Jade Miles is a regenerative heritage fruit farmer. Together with her husband and three kids, Jade runs Black Barn Farm, a biodiverse orchard, nursery and workshop space in Northeast Victoria, Australia. She is the author of Futuresteading: Live like tomorrow matters and Huddle: Wisdom, skills and recipes for building a tomorrow of togetherness.
This conversation is about challenging an anesthetized numbness, and instead living differently through embracing old and new skills, and building community. We are not designed to be cogs in an industrialized machine but rather we are a custodial species.
Episode 39 - Birds, Imagination, and the Tyranny of Clocks
We all have times of silence — when momentum slows down, we turn inwards, or we cannot rush and produce. Taking times of silence can be one essential tool for restoring our energy and then changing how we are directing that energy: to confront a machine of oppression and extraction; nurture our communities and projects; or rebuild how we want to live.
Guest Steven Lovatt is a birder, writer, critic, parent, and teacher based in South Wales. He authored Birdsong in a Time of Silence, detailing the life of his young family through the beginning of the Covid pandemic, when he rekindled a childhood love for birds, as well as the awareness of the birds who are no longer here.
This conversation ranges from poetry to parenting, and asks about that which is endangered in our society beyond birds. We dig deep into the roots of being human, and talk about imagination - one of those fruits that comes from times of silence.

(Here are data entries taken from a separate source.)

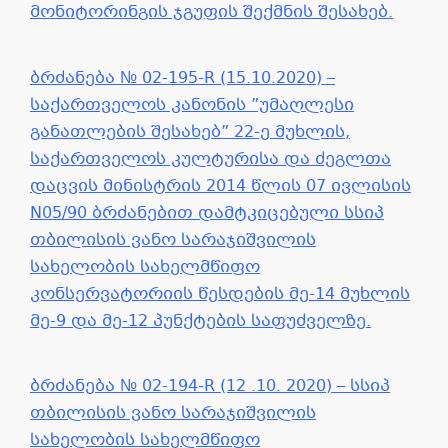
მონიტორინგის ჯგუფის შექმნის შესახებ.
ბრძანება № 02-195-R (15.10.2020) –
საქართველოს კანონის ”უმაღლესი
განათლების შესახებ” 22-ე მუხლის,
საქართველოს კულტურისა და ძეგლთა
დაცვის მინისტრის 2014 წლის 07 ივლისის
N05/90 ბრძანებით დამტკიცებული სსიპ
თბილისის ვანო სარაჯიშვილის
სახელობის სახელმწიფო
კონსერვატორიის წესდების მე-14 მუხლის
მე-9 და მე-12 პუნქტების საფუძველზე.
ბრძანება № 02-194-R (12 .10. 2020) – სსიპ
თბილისის ვანო სარაჯიშვილის
სახელობის სახელმწიფო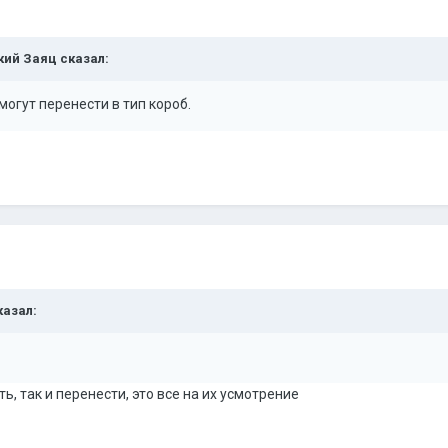
ский Заяц сказал:
могут перенести в тип короб.
казал:
ть, так и перенести, это все на их усмотрение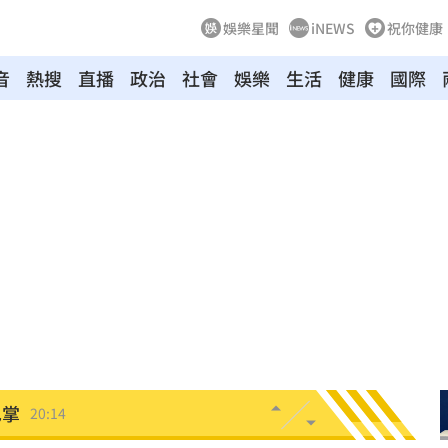
娛樂星聞
iNEWS
祝你健康
音
熱搜
直播
政治
社會
娛樂
生活
健康
國際
危
20:30
卡住
20:30
歉了
20:30
上
20:24
炸全場
20:19
巴掌
20:14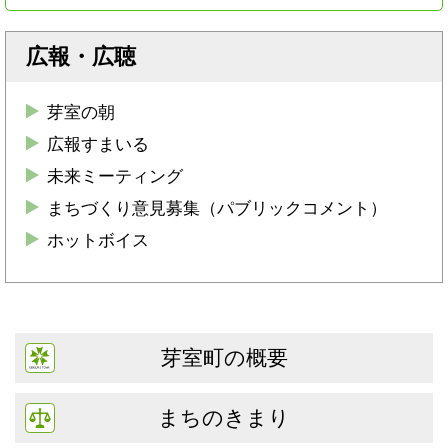
広報・広聴
芽室の朝
広報すまいる
未来ミーティング
まちづくり意見募集（パブリックコメント）
ホットボイス
芽室町の概要
まちのきまり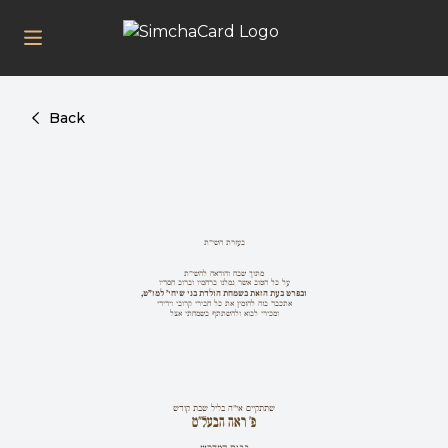
Back
בעזרת השי"ת
מתוך שבח והודאה להשי"ת
על כל הטוב אשר גמלנו ברחמיו וברוב חסדיו
ובפרט בעת הזאת בשמחת הולדת בני שיחי' למז"ט,
אתכבד בזה להזמין את כל חבירי קרובי וידידי
ומכירי לבוא ולהשתתף בשמחתי אצל
שתתקיים אי"ה בליל שבת קודש
פ' ראה הבעל"ט
בבית המדרש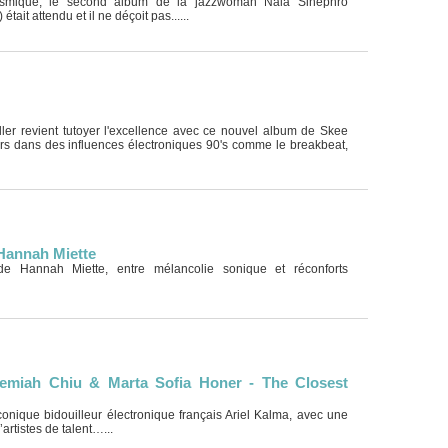
osmique, le second album de la jazzwoman Nala Sinephro
ait attendu et il ne déçoit pas......
ler revient tutoyer l'excellence avec ce nouvel album de Skee
rs dans des influences électroniques 90's comme le breakbeat,
Hannah Miette
e Hannah Miette, entre mélancolie sonique et réconforts
remiah Chiu & Marta Sofia Honer - The Closest
iconique bidouilleur électronique français Ariel Kalma, avec une
artistes de talent…...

Episode 33 - On Location in Colorado: Regenerative Ranch, Regenerative Economy
This mini-documentary chronicles the journey of host Alice Irene Whittaker in 2019, when she traveled pregnant with her third child to Colorado to interview acclaimed, award-winning environmental economist and regenerative rancher Hunter Lovins.

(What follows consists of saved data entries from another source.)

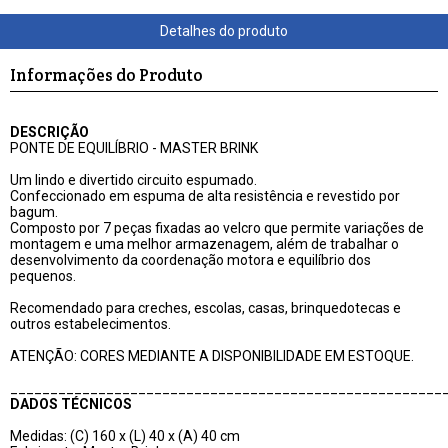
Informações do Produto
DESCRIÇÃO
PONTE DE EQUILÍBRIO - MASTER BRINK
Um lindo e divertido circuito espumado.
Confeccionado em espuma de alta resistência e revestido por
bagum.
Composto por 7 peças fixadas ao velcro que permite variações de
montagem e uma melhor armazenagem, além de trabalhar o
desenvolvimento da coordenação motora e equilíbrio dos
pequenos.
Recomendado para creches, escolas, casas, brinquedotecas e
outros estabelecimentos.
ATENÇÃO: CORES MEDIANTE A DISPONIBILIDADE EM ESTOQUE.
______________________________________________________
DADOS TÉCNICOS
Medidas: (C) 160 x (L) 40 x (A) 40 cm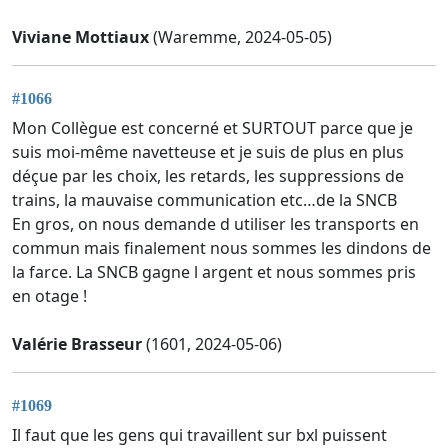
Viviane Mottiaux
(Waremme, 2024-05-05)
#1066
Mon Collègue est concerné et SURTOUT parce que je
suis moi-même navetteuse et je suis de plus en plus
déçue par les choix, les retards, les suppressions de
trains, la mauvaise communication etc…de la SNCB
En gros, on nous demande d utiliser les transports en
commun mais finalement nous sommes les dindons de
la farce. La SNCB gagne l argent et nous sommes pris
en otage !
Valérie Brasseur
(1601, 2024-05-06)
#1069
Il faut que les gens qui travaillent sur bxl puissent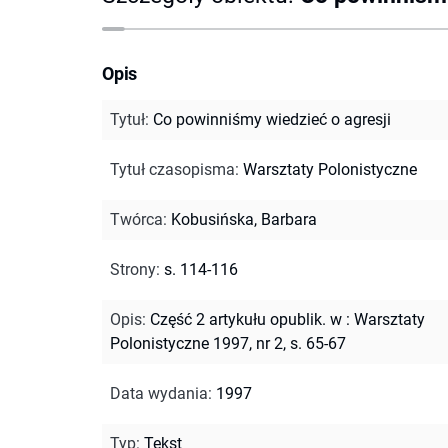
Opis
Tytuł
:
Co powinniśmy wiedzieć o agresji
Tytuł czasopisma
:
Warsztaty Polonistyczne
Twórca
:
Kobusińska, Barbara
Strony
:
s. 114-116
Opis
:
Część 2 artykułu opublik. w : Warsztaty
Polonistyczne 1997, nr 2, s. 65-67
Data wydania
:
1997
Typ
:
Tekst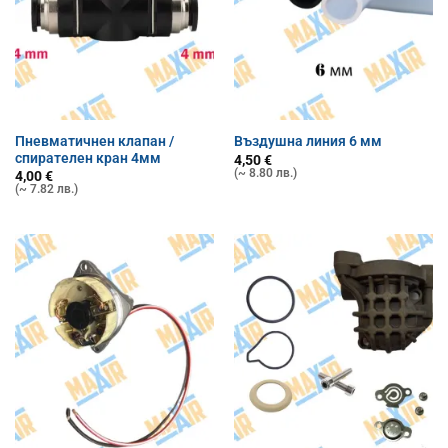
Пневматичнен клапан /
Въздушна линия 6 мм
спирателен кран 4мм
4,50
€
(~ 8.80 лв.)
4,00
€
(~ 7.82 лв.)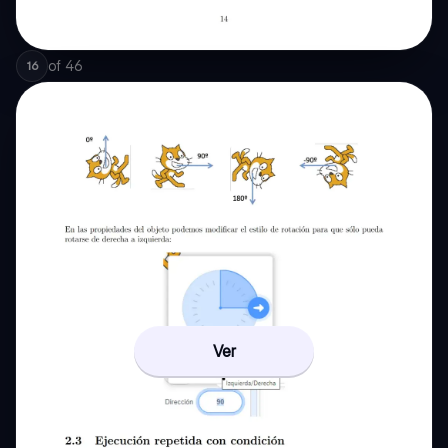
of
46
16
Ver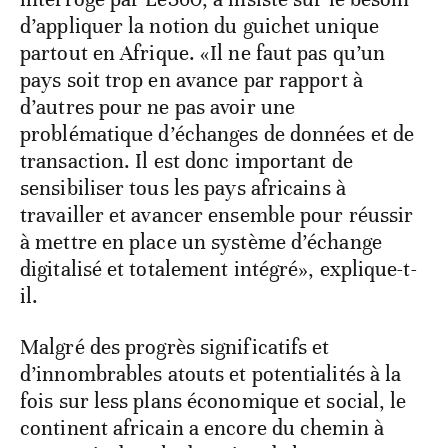
d’appliquer la notion du guichet unique
partout en Afrique. «Il ne faut pas qu’un
pays soit trop en avance par rapport à
d’autres pour ne pas avoir une
problématique d’échanges de données et de
transaction. Il est donc important de
sensibiliser tous les pays africains à
travailler et avancer ensemble pour réussir
à mettre en place un système d’échange
digitalisé et totalement intégré», explique-t-
il.
Malgré des progrès significatifs et
d’innombrables atouts et potentialités à la
fois sur less plans économique et social, le
continent africain a encore du chemin à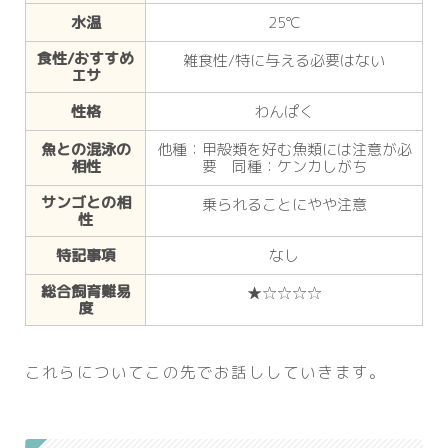
水温
25℃
食性/おすすめ
雑食性/特に与える必要はない
エサ
性格
わんぱく
魚との混泳の
他種：甲殻類を好む魚類には注意が必
相性
要 同種：ケンカしがち
サンゴとの相
乗られることにやや注意
性
特記事項
なし
総合飼育難易
★☆☆☆☆
度
これらについてこの先でお話ししていきます。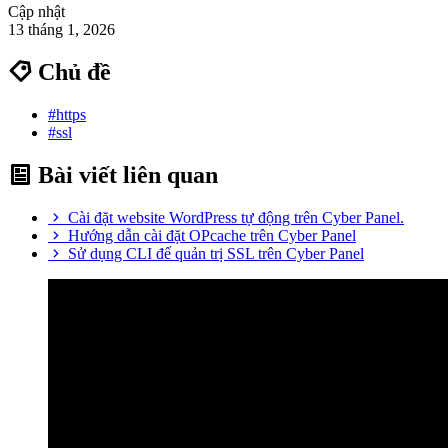
Cập nhật
13 tháng 1, 2026
Chủ đề
#https
#ssl
Bài viết liên quan
Cài đặt website WordPress tự động trên Cyber Panel.
Hướng dẫn cài đặt OPcache trên Cyber Panel
Sử dụng CLI để quản trị SSL trên Cyber Panel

Around a kitchen table in her regenerative ranch, Hunter answers curiosities about a circular economy that is modelled on nature’s cycles, and envisions the large-scale transition to renewable energy and ecologically-responsible business. Hunter reflects on her lived and professional experience in transforming landscapes and soil through regenerative agriculture.
A moment in time between two women is captured in this thought-provoking conversation that unfolds surrounded by horses, the homes of herons, and wide open sky. This episode challenges economic growth as a concept, dreams of the demise of the fossil fuel industry, and encourages designing an economy that fosters happiness and well-being.